Following up on this point , pension and investment consultants Watson Wyatt
wrote in a paper a few months ago that, in their view, a fund manager had to
show out-performance for 15 years before they would be reasonably convinced that
he had skill.
Putting this to the head of one of our biggest insurance companies brought a
disarming response. ‘So short a time?’ he said. ‘My economics professor used to
claim it was 25 years.’
Either way that puts Anthony Bolton – the fund manager now beginning to wind
down his career at Fidelity – in the clear. He has out-performed over that
magical quarter century so it surely has to be skill, but at the same time he is
remarkably candid about how he does it.
Talking to him about that, it quickly becomes clear that there is no one
magic thing.
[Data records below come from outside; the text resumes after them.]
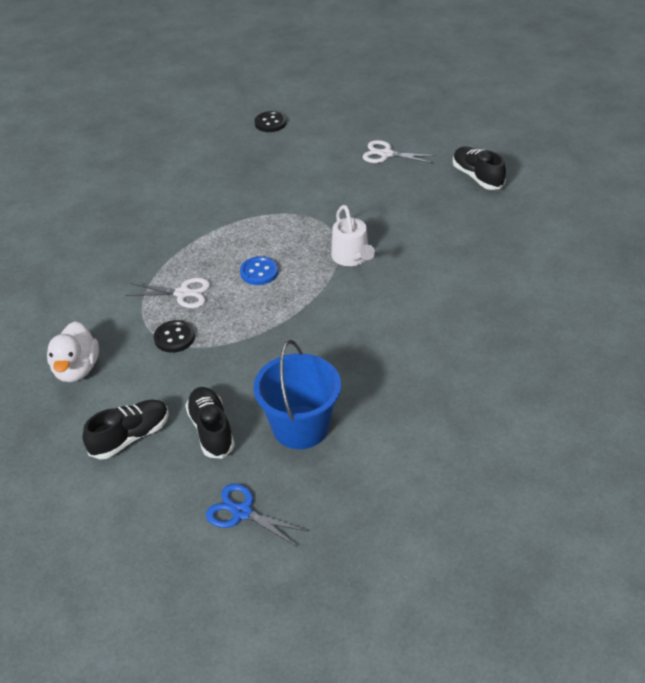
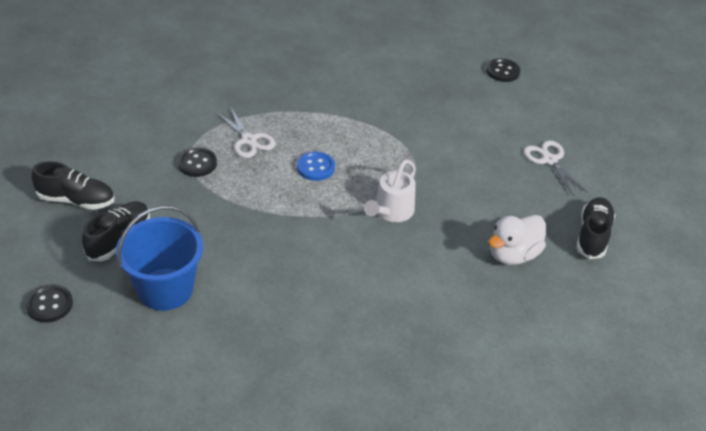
camera: 45 degrees right, 0 degrees up
white duck [47,321,99,382] -> white duck moved to [489,215,546,265]
blue scissors [206,483,308,546] -> black button [26,284,73,323]

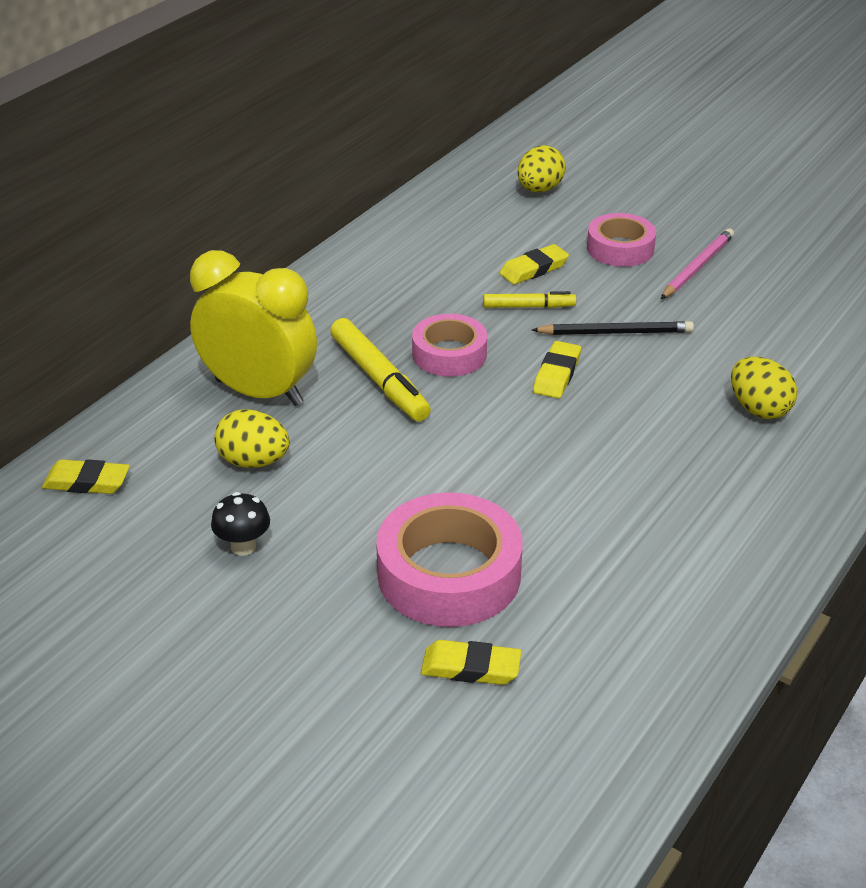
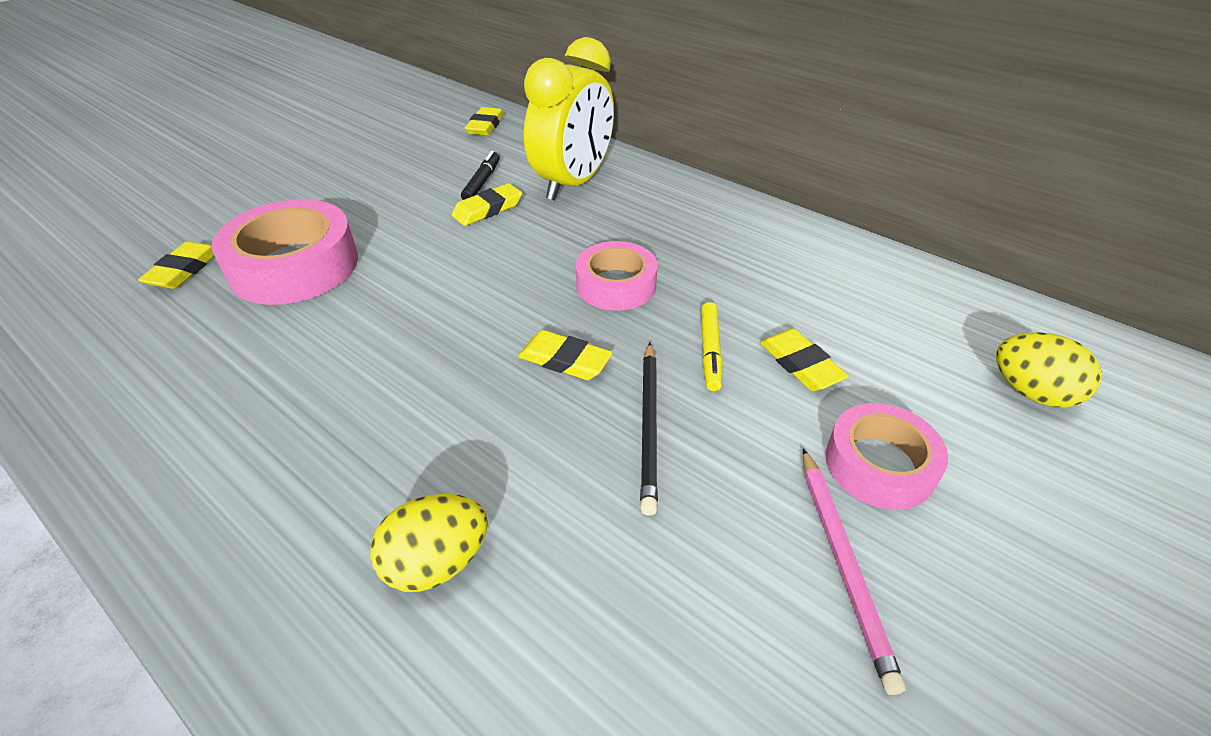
camera: 95 degrees right, 5 degrees up
black mushroom [211,492,270,556] -> none
yellow egg [214,409,290,468] -> black marker [461,151,500,200]
yellow marker [330,318,431,421] -> none
pink pencil [661,228,734,299] -> pink pencil turned 45 degrees clockwise [803,448,906,695]
none -> yellow eraser [452,183,522,226]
He puts great emphasis on understanding what it is that drives the
business and whether that is sustainable. He wants to know what it will do to
exit in five years. He also likes to understand the numbers – a strong balance
sheet and good cash flow matter.
The current share price has to offer value, but he does not favour one
valuation technique over another.
Most of all he likes to meet the management face to face to see how they
respond to his questions on strategy and to hear whether their answers this year
are the same as last year. Too often , he says, they are not.